Neben TikTok und Co. wird auch das sogenannte „Dark Social Media“ wichtiger für die Meinungsbildung. Gemeint sind WhatsApp- und Telegram-Gruppen, in denen teils unmoderiert, unkontrolliert Inhalte und Meinungen als vermeintliche Tatsachen verbreitet werden. Das Korrektiv fehlt in den Gruppen an vielen Stellen, so dass sich extreme Meinungen und falsche Nachrichten schneller verfestigen können (noch mal auf Deutschlandfunk, auch ich stecke in einer Bubble 😅).
Weder auf TikTok noch in den „Dark Social Media“ Channels hat die DGSA aktuell ein Profil. Darüber zu diskutieren, inwiefern das für eine wissenschaftliche Fachgesellschaft Sinn macht oder auch nicht, würde wohl einen weiteren Blog-Beitrag füllen. Generell bieten sich sowohl TikTok als auch WhatsApp-Gruppen als Plattformen an, die von Akteur*innen der Sozialen Arbeit genutzt werden können – um ihre jeweiligen Zielgruppen zu erreichen.
Grundsätzlich verändert sich also was auf Social Media – auf allen Kanälen. Und ich finde, da muss man inhaltlich doch was gegenhalten – auch auf allen Kanälen. Und darum werde ich über #DGSA2024 berichten, vorwiegend über Facebook und Instagram, und es würde mich umso mehr freuen, wenn möglichst viele zu Praxis, Forschung und Wissenschaft Sozialer Arbeit auf Social Media aktiv werden und sich vernetzen. Wer auf der Tagung Ende dieser Woche dabei ist, ist eingeladen, unter dem Hashtag #DGSA2024 Eindrücke aus den 65 Panels und Workshops über ihre und seine Kanäle zu teilen.
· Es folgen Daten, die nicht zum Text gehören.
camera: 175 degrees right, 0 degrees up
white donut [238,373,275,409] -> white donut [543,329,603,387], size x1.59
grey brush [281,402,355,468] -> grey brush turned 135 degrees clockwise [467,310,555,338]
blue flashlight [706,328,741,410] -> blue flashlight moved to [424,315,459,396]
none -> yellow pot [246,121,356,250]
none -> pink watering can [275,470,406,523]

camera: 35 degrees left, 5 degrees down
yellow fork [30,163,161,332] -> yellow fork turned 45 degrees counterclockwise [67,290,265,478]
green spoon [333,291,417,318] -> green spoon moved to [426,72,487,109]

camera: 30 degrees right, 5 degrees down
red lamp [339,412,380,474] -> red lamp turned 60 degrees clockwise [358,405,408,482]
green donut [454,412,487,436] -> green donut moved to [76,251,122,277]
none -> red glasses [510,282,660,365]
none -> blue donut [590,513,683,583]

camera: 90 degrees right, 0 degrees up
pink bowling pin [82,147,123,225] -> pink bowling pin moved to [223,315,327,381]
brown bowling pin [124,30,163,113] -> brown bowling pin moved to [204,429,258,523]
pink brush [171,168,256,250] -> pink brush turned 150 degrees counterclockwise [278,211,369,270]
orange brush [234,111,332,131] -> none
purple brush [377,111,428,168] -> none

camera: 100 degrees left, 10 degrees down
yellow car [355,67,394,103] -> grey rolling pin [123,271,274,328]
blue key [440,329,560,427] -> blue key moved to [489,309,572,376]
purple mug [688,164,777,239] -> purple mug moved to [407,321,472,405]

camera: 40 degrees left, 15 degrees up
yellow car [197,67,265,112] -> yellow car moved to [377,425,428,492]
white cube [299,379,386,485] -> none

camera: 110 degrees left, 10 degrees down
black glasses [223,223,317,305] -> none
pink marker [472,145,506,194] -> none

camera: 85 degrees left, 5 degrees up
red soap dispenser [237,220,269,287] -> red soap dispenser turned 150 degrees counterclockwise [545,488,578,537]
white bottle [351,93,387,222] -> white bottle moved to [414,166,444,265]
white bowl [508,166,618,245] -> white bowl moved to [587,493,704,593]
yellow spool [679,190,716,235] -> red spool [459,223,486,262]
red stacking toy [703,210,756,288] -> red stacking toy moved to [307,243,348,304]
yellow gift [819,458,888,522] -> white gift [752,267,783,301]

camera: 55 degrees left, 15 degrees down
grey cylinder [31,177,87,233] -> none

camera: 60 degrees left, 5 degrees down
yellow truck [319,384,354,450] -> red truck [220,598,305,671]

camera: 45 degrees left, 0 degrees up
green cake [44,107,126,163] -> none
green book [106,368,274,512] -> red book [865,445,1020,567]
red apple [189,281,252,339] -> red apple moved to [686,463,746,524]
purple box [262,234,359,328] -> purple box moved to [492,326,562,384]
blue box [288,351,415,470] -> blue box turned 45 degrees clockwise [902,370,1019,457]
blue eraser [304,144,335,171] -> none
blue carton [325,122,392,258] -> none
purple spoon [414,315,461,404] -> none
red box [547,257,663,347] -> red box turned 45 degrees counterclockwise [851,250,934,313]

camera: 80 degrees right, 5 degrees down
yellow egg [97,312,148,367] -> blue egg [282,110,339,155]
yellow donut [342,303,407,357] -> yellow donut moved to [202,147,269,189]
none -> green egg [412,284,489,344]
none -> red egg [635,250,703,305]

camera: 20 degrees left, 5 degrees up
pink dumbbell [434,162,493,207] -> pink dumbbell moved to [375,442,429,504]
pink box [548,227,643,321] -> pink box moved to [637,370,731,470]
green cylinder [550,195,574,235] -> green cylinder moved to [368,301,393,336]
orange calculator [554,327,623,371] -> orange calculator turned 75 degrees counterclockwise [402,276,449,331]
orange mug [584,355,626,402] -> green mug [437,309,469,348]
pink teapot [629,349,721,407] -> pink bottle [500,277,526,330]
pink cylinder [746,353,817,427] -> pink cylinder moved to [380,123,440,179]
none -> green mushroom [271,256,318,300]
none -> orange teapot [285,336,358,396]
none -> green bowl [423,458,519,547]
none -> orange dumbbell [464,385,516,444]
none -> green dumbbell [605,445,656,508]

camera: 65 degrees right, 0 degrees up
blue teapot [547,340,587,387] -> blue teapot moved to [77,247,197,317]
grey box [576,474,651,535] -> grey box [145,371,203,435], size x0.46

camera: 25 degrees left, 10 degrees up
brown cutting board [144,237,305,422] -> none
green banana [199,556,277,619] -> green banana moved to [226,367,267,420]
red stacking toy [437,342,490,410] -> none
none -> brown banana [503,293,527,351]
Ich bin gespannt auf Kommentare sowie den Austausch untereinander, vielleicht ja auch persönlich bei #DGSA2024 in Jena.
Julia Kneuse ist seit 2021 Social Media Beauftragte der DGSA. Sie hat Kommunikationsdesign und Soziale Arbeit studiert und arbeitet seit Herbst 2022 als Sozialarbeiterin in der Flüchtlingsambulanz am UKE in Hamburg (Kinder- und Jugendpsychiatrische Ambulanz).